Robert Batson

“I have been coming to Taos on a regular basis for 50 years. Every year I have to go out to the church and check on it. It is fascinating because it is different every visit because of the day, time, season and weather conditions of each visit.
I always seem to be coming back to it to paint or draw.”
​Robert Batson is an artist and retired architect who was born and raised in the Dallas, Texas area. He has been coming to Taos for over 40 years to relax, paint and draw. He has been drawing and painting for as long as he can remember and as a kid a new coloring book and box of Crayola crayons made him a happy boy. He has a Bachelor of Architecture degree from Texas Tech University and a Master of Arts degree from the University of Dallas. In his professional life he practiced architecture and taught architecture, art and art history. He is also a theatre set designer and has designed over 150 shows over the last 40 years for several theatres in the Dallas area.
Since retiring he enjoys drawing, painting, reading, cooking and NETFLIX.

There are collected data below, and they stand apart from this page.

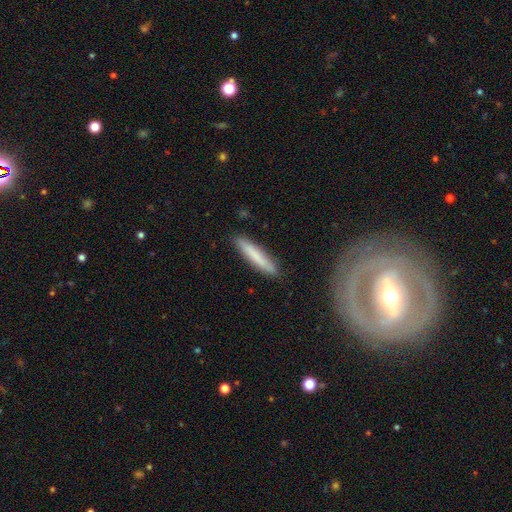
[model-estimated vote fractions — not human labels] smooth_or_featured: smooth (p=0.75) [alt: featured or disk p=0.19]
how_rounded: cigar-shaped (p=0.92) [alt: in between p=0.07]
merging: none (p=0.88) [alt: minor disturbance p=0.09]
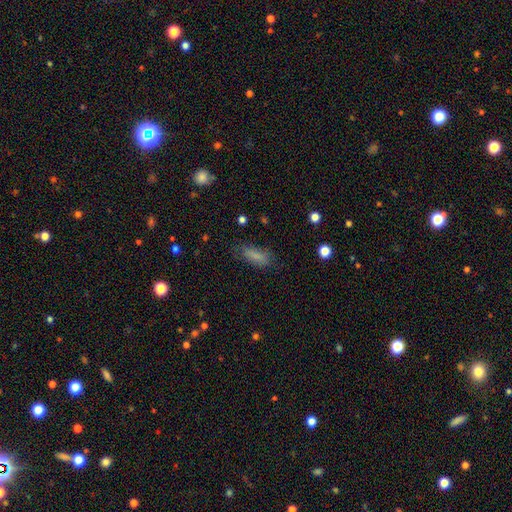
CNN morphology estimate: Overall: smooth (80%). How rounded: in between (62%; cigar-shaped 35%). Merging: none (73%).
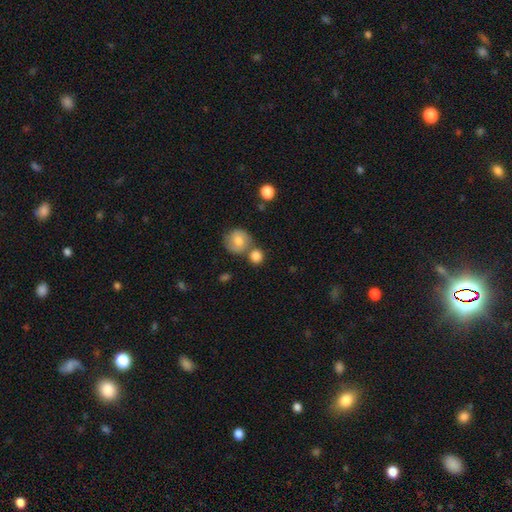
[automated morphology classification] smooth-or-featured: smooth: 82% | featured or disk: 10% | star or artifact: 8%
  how-rounded: round: 85% | in between: 14% | cigar-shaped: 1%
  merging: none: 56% | merger: 31% | minor disturbance: 10% | major disturbance: 4%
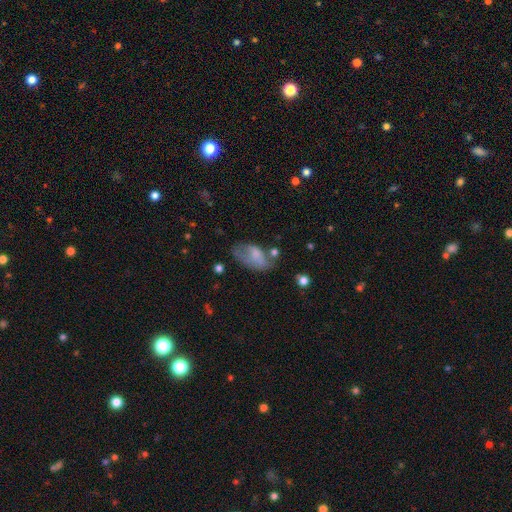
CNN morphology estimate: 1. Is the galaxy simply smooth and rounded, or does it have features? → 63% smooth, 28% featured or disk, 9% star or artifact.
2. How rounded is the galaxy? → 92% in between, 6% round, 2% cigar-shaped.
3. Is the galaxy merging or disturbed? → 36% none, 30% minor disturbance, 25% major disturbance, 9% merger.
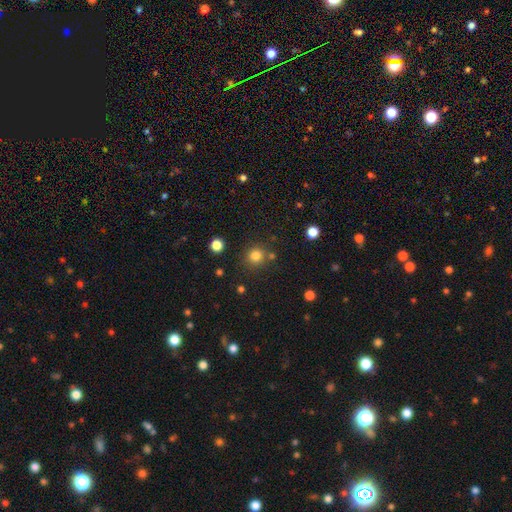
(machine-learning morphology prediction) A smooth galaxy with no disk features (81%) that is round (92%).

Vote fractions:
- Smooth or featured? smooth: 81% / star or artifact: 14% / featured or disk: 5%
- How rounded? round: 92% / in between: 7% / cigar-shaped: 1%
- Merging? none: 80% / minor disturbance: 9% / merger: 8% / major disturbance: 3%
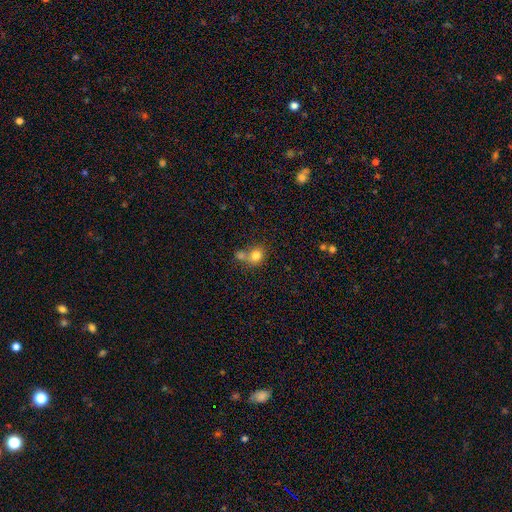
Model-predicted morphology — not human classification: Smooth or featured?
  - smooth: 79% *
  - star or artifact: 11%
  - featured or disk: 10%
How rounded?
  - round: 72% *
  - in between: 27%
  - cigar-shaped: 1%
Merging?
  - merger: 43% *
  - none: 42%
  - minor disturbance: 10%
  - major disturbance: 5%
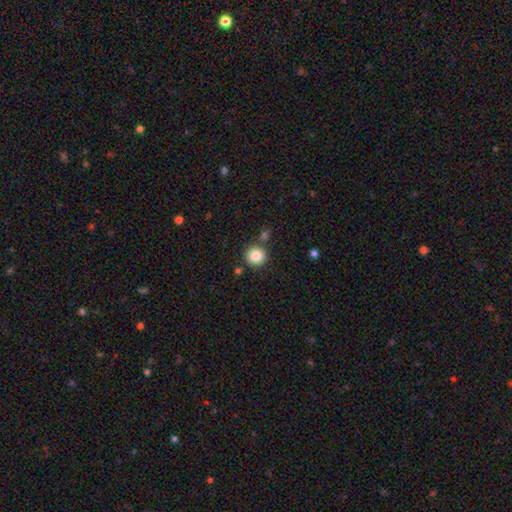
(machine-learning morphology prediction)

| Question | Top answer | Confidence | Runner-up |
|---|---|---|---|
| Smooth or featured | smooth | 85% | star or artifact (9%) |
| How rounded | round | 90% | in between (9%) |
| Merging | none | 81% | merger (9%) |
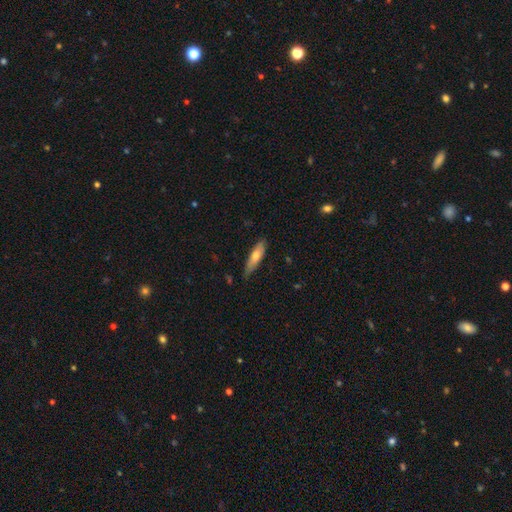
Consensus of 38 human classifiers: Q: Smooth or featured?
A: smooth (63%); runner-up: featured or disk (34%)
Q: How rounded?
A: cigar-shaped (67%); runner-up: in between (33%)
Q: Merging?
A: none (57%); runner-up: minor disturbance (32%)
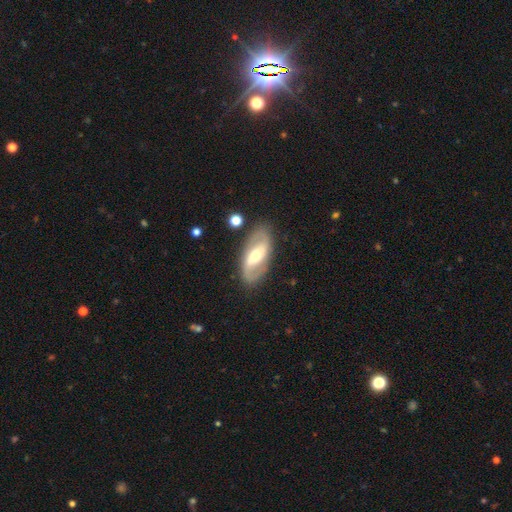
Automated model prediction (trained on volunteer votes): Q: Smooth or featured?
A: featured or disk (78%); runner-up: smooth (17%)
Q: Edge-on disk?
A: no (93%); runner-up: yes (7%)
Q: Bar?
A: strong (41%); runner-up: weak (37%)
Q: Spiral arms?
A: yes (87%); runner-up: no (13%)
Q: Spiral winding?
A: medium (41%); tied with: loose (41%)
Q: Spiral arm count?
A: 2 (90%); runner-up: can't tell (5%)
Q: Bulge size?
A: moderate (62%); runner-up: small (29%)
Q: Merging?
A: none (84%); runner-up: minor disturbance (11%)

He has traveled to China, France, Spain, Switzerland, Mexico, Guatemala and, his favorite, Peru. (He spent several years in Peru researching Inca architecture, which resulted in illustrations for two books on the subject.) The many photographs he has taken have inspired his paintings and drawings. He hopes to visit Florence, Italy in 2016 and thinks he can probably find something to draw there, not to mention the chance to see one of his favorite works of art – Donatello’s DAVID. He has explored most of the roads and backroads of the Taos/Santa Fe area.
The landscape, churches, old barns and houses, and rusty, old trucks are subjects of the watercolors and colored pencil drawings he is currently doing.

He has recently begun to rediscover the possibilities of chalk pastels and oil pastels, doing a series of small drawings of the aspen trees in the Taos Ski Valley as they turn in September and October.

Robert has worked in almost every painting and drawing medium. While working on his Master’s degree he did landscape-based abstract oil paintings and marker drawings, but now he is a “realist”.
The paintings and drawings he is doing now reflect his interest in color, texture, light, shade and shadow as well as architectural forms, symbols, building types and details.

As a watercolor artist he enjoys “pure” watercolor painting, but also likes to combine the paint with other mediums, especially colored pencil which he uses to bring out, and use, the texture of a good watercolor paper.
He also uses the pencils to “enhance” the textures he is trying to depict. It is a technique he developed as an architect doing renderings of buildings for himself and other architects.

Robert does not know if he has a philosophy about art except – “I can’t not do it.”